Nevertheless, many general counsel clearly feel frustrated and overwhelmed at the number of
e-mails they receive and the immediacy of the e-mail as a form of communication appears to be less than welcome. A majority of those questioned (59%) agreed with the statement ‘I have become overloaded with e-mail and it is ruling my life’, with one-fifth (20%) strongly agreeing with the statement — only 13% strongly disagreed.

“It is striking that e-mail is now by far the most common tool for business communications. But at the same time 59% of respondents agree they receive too many of them,” says Sharon Forder, marketing director at iManage UK. “This is evidence that e-mail has become a victim of its own success. It underlines why more and more suppliers in the legal sector are pioneering innovative systems that are helping to tackle the problems associated with
e-mail overload.”

David Hickson, head of legal affairs at Lastminute.com, uses e-mail as his main communication tool, although he says that sometimes a fax still has a little more gravitas. Hickson is also a fan of BlackBerry-type devices.

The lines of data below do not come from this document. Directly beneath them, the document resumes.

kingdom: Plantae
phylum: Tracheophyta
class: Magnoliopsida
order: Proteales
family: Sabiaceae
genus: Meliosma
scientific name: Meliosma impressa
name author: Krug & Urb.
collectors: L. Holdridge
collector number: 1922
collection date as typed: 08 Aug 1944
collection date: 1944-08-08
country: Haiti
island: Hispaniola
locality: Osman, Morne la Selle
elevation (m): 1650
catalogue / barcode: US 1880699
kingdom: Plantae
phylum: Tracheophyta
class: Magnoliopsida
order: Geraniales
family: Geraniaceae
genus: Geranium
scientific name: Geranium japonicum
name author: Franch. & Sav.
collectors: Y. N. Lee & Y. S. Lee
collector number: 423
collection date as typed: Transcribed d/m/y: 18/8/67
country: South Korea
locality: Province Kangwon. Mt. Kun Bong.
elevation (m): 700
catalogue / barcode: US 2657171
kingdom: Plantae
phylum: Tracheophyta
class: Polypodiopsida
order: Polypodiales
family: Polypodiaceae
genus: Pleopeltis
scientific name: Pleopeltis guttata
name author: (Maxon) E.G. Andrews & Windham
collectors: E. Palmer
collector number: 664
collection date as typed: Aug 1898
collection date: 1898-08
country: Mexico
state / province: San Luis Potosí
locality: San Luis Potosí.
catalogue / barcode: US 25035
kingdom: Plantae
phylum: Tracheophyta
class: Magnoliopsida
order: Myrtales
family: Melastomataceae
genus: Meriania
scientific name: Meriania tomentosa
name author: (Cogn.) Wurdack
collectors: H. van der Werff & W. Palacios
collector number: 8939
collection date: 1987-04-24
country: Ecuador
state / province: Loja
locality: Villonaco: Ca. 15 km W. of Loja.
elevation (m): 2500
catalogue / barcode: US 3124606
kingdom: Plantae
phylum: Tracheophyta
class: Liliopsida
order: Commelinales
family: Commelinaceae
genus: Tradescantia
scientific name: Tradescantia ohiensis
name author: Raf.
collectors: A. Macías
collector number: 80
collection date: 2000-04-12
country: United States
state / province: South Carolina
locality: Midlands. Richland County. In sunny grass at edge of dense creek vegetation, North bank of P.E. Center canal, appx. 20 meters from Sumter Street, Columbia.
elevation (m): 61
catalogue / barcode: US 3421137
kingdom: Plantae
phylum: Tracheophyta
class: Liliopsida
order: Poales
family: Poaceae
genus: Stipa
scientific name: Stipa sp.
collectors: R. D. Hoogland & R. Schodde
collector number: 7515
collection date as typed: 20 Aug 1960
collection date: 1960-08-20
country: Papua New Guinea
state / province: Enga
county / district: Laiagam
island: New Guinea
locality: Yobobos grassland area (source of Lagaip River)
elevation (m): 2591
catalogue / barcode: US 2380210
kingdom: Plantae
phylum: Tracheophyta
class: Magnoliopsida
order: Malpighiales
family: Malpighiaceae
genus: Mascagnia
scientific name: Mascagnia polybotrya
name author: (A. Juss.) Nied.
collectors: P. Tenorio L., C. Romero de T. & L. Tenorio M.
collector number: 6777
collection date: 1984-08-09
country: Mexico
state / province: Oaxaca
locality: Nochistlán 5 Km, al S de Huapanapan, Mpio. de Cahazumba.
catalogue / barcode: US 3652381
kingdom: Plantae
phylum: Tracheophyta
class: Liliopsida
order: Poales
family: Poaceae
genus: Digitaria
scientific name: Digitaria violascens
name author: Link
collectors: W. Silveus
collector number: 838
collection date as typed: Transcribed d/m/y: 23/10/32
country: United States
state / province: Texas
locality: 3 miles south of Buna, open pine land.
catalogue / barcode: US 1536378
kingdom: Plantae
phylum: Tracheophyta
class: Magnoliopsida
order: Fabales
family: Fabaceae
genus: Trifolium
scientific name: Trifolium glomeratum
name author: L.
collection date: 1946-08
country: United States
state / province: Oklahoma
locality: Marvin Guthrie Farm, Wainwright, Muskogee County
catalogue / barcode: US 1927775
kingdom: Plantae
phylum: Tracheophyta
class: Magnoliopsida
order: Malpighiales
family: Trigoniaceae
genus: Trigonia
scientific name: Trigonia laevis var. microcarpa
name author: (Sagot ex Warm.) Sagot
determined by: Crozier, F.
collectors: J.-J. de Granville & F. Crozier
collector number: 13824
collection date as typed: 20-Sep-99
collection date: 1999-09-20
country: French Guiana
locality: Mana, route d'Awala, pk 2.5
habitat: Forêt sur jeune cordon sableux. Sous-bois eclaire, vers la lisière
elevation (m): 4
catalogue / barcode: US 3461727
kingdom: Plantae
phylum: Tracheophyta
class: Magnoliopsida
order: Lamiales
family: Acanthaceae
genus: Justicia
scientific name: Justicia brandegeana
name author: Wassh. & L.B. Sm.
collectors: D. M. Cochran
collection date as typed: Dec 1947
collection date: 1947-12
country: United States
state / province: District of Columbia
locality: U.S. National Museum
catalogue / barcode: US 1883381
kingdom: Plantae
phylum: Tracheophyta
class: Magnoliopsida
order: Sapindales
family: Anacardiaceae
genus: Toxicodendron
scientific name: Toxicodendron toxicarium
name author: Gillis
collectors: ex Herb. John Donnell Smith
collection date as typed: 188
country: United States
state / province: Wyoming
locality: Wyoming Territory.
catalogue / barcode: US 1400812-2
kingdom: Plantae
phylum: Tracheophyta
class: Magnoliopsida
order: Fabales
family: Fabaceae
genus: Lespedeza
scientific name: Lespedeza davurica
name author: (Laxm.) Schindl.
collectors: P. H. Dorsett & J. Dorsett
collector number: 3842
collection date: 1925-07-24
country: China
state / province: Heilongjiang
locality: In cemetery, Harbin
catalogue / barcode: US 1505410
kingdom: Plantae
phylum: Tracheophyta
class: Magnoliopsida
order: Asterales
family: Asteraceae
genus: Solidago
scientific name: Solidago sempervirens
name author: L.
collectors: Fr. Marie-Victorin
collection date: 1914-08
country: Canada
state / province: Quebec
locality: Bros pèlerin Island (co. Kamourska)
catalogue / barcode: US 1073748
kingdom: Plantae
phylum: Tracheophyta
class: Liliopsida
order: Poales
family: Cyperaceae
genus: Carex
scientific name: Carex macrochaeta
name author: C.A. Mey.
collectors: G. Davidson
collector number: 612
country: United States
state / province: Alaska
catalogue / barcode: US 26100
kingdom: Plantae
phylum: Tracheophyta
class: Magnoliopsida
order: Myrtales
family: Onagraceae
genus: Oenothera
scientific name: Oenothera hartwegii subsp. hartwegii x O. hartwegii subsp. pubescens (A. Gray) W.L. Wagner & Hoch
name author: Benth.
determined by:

“The best thing about PDA [personal digital assistant] devices and remote e-mail technologies is there is a less painful amount of e-mails on your return to the office after a holiday,” he says. “Either you have replied to them already or at least you know what is in them.”

Wireless e-mail devices like BlackBerry, although well established in the US legal market, were only released in the UK a couple of years ago and give users remote access to their desktop e-mail systems. While they are now in common usage in UK law firms, they have only recently begun to take a hold among corporate counsel.